We woke up, grabbed coffee and made sure everything was ready. Then, just before 10:00 a.m. we said goodbye to our good neighbor and headed off down I-80 to Highway 99.
There were some clouds in the sky, but a lot of blue, too, and we made good time, stopping for lunch in Fresno. As we headed further south, dark clouds began to gather to the west and east. They finally covered the sky ahead of us too, and about 20 miles outside of Bakersfield the mist turned into serious rain. We were planning on stopping at the Bakersfield Costco for gas, but about 8 miles north the traffic stopped almost completely and the creeped along at 5 – 10 mph. The fuel low warning light came on and we had to stop for gas. $40.00 at Arco didn’t fill the tank, and we detoured around the congestion by taking surface streets and topped off the tank at Costco.
With the rain coming down and the mountains to the southeast hidden behind black clouds we briefly considered staying in Bakersfield for the night, but decided to see if we could make it to Mojave. The climb out of the San Joaquin Valley wound through beautiful green hills dappled with wind turbines that were whirling like crazily spinning daisies. Shafts of sunlight cut through the dark clouds like stage spotlights. The rain grew with intensity. Near Tahatchape Pass, the rain transformed into occasional wafts of snowflakes which grew heavier after the summit and actually gathered themselves into a mild ground blizzard for a mile or two.
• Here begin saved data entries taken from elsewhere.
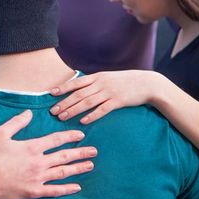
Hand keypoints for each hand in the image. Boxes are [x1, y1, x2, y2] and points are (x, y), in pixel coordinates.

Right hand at [0, 110, 95, 198]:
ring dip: (78, 168)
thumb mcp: (0, 133)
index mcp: (31, 147)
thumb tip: (29, 112)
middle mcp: (38, 162)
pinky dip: (67, 189)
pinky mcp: (34, 191)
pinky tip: (77, 187)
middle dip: (80, 153)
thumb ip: (17, 122)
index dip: (69, 136)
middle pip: (64, 156)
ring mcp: (37, 178)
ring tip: (90, 165)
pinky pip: (54, 191)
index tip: (80, 135)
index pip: (56, 139)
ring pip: (63, 172)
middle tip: (94, 151)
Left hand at [49, 70, 167, 123]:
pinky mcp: (118, 101)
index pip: (76, 82)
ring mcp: (109, 92)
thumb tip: (79, 87)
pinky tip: (83, 121)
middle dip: (64, 103)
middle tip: (53, 111)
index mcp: (97, 77)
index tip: (51, 93)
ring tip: (63, 117)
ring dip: (73, 110)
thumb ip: (94, 81)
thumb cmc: (125, 81)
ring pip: (87, 102)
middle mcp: (101, 83)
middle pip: (78, 94)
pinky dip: (92, 116)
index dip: (63, 88)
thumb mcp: (108, 77)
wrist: (146, 83)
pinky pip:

As we dropped out of the pass and into the desert near Mojave, the rain stopped, although dark walls of cloud shrouded the east and west. With the weather still threatening, we decided that setting up camp probably wouldn’t be very pleasant under those conditions, so we made a reservation for a motel in Barstow and continued to the southeast. Along with darkness, came waves of heavy rain that obscured the lights of oncoming traffic.
When we stopped at the traffic light where 58 intersects 395, a semi-rig driver pulled up alongside and told us our trailer running and taillights were not working. A brief venture into the pouring rain to push the connector all the way back in, solved that problem.
We finally reached Barstow around 8:30, checked into our RodeWay Inn, and unhooked the trailer. The wind was blowing, the rain was falling, and as I bent over to disconnect the safety chains, the sky gave me a cheery hello by tossing some freshly made hail down the back of my neck. Diana and I pushed the teardrop into a parking space and hustled into our room to warm up.
After a quick trip to the supermarket across the street, we microwaved some dinner and relaxed.
So the first day of our trip is safely completed, with some spectacular scenery and most of the major weather groups. We are officially underway and so far we have been able to handle everything the road throws at us. Time for bed now. Goodnight!
[Diana’s Version of Day 1 — Steve drives, pumps gas, braves wind and rain to fix lights, gets snacks when I’m hungry, checks into the motel, unhooks the trailer and gets soaked by the sleet while I sit inside wearing my lovely purple raincoat with the pleated hood. I am either married to a compulsive choleric or a saintly knight. I choose saintly knight!]